When it comes to global health, not everything has to be mission trips and hand-delivered packages of medicine. Some of the cause’s most influential work happens across a desk or over the phone. For Kim Bush, Director of Life Sciences Partnerships (LSP) at the Bill & Melinda Gates Foundation and life-long advocate for the advancement of global health, making a difference means establishing strong relationships with the right people around the world.
"I’m helping to solve some of healthcare’s toughest issues,” says Bush, a 1976 graduate of UAB’s M.S. in Clinical Laboratory Sciences program. “I’m a results-oriented individual with a passion for global health.”
You might be familiar with Bush’s employer. The Bill & Melinda Gates Foundation is recognized as one of the most powerful charitable organizations in the world, contributing over $28 billion toward efforts in global development since its creation in 1997. The foundation stresses the importance of innovation through collaborative partnership, which is exactly what Bush accomplishes as Director of the LSP.
"The LSP seeks active engagement with industry in order to achieve innovative, high-impact global health outcomes,” he explains. “These lead to healthy and productive lives for all people, especially those living in extreme poverty.”

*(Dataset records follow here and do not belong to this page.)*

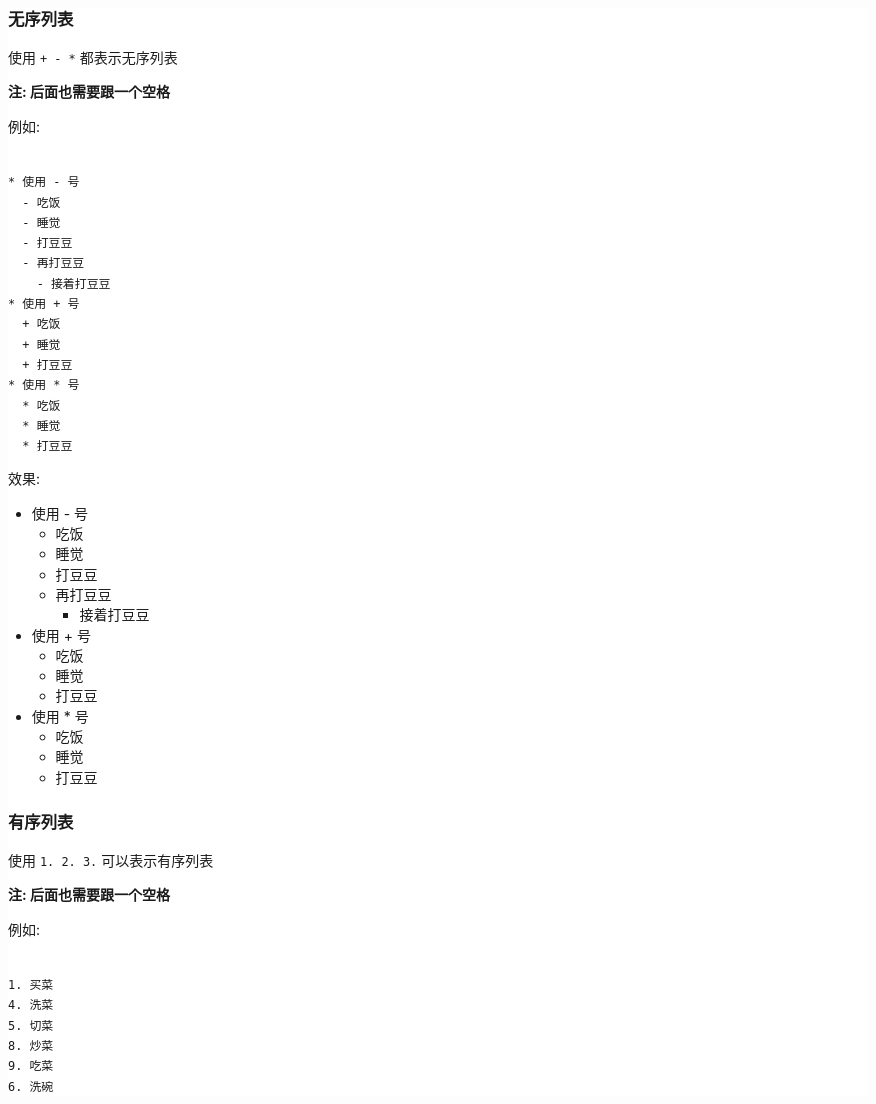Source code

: ### 无序列表

使用 `+ - *` 都表示无序列表

**注: 后面也需要跟一个空格**

例如:

```

* 使用 - 号
  - 吃饭
  - 睡觉
  - 打豆豆
  - 再打豆豆
    - 接着打豆豆
* 使用 + 号
  + 吃饭
  + 睡觉
  + 打豆豆
* 使用 * 号
  * 吃饭
  * 睡觉
  * 打豆豆

```

效果:

* 使用 - 号
  - 吃饭
  - 睡觉
  - 打豆豆
  - 再打豆豆
    - 接着打豆豆
* 使用 + 号
  + 吃饭
  + 睡觉
  + 打豆豆
* 使用 \* 号
  * 吃饭
  * 睡觉
  * 打豆豆

### 有序列表

使用 `1. 2. 3.` 可以表示有序列表

**注: 后面也需要跟一个空格**

例如:

```

1. 买菜
4. 洗菜
5. 切菜
8. 炒菜
9. 吃菜
6. 洗碗

```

Bush has been in the global health business for over thirty years now. Before joining the Bill & Melinda Gates Foundation, he led a number of therapeutic and medical device-related businesses at Baxter International Healthcare Corporation, including the global Vaccine, European Bio-Science, and Blood Therapy divisions. And he credits much of his success to his UAB degree.
“UAB had and continues to have one of the most advanced programs in Clinical Laboratory Sciences,” Bush explains.“My degree provided me with an extraordinary background and gave me the opportunity to combine scientific knowledge with business training. I had the good fortune of being recruited out of the lab to work in sales and marketing with an excellent laboratory supply firm. I ended up liking it a lot and fell in love with being able to mix science, business, and people all together. I never looked back.”
If anything, Bush is only looking forward. In addition to his position with the Bill & Melinda Gates Foundation, he also holds a board observer seat on the Global Health Innovation Technology Fund (GHIT) and an Institute of Medicine (IOM) appointment to the Forum on Public-Private Partnerships in Global Health and Safety. The first organization is dedicated to advancing the development of health technology, while the second focuses on assisting the public in making informed decisions about health. He donates his time to both.
Bush emphasizes the importance of flexibility in higher education. Whether students decide to work with patients or industry, he says, a UAB degree is a valuable commodity.
“Don’t under estimate the value of your work and learning at UAB. It will be a solid foundation that you can apply to multiple opportunities across the life sciences, regardless of whether you choose to remain in the laboratory, engage with industry, work in public health, or move further into academia.If you ever consider going the commercial route, I can assure you that the UAB degree and a complimentary MBA will open up a world of opportunity.”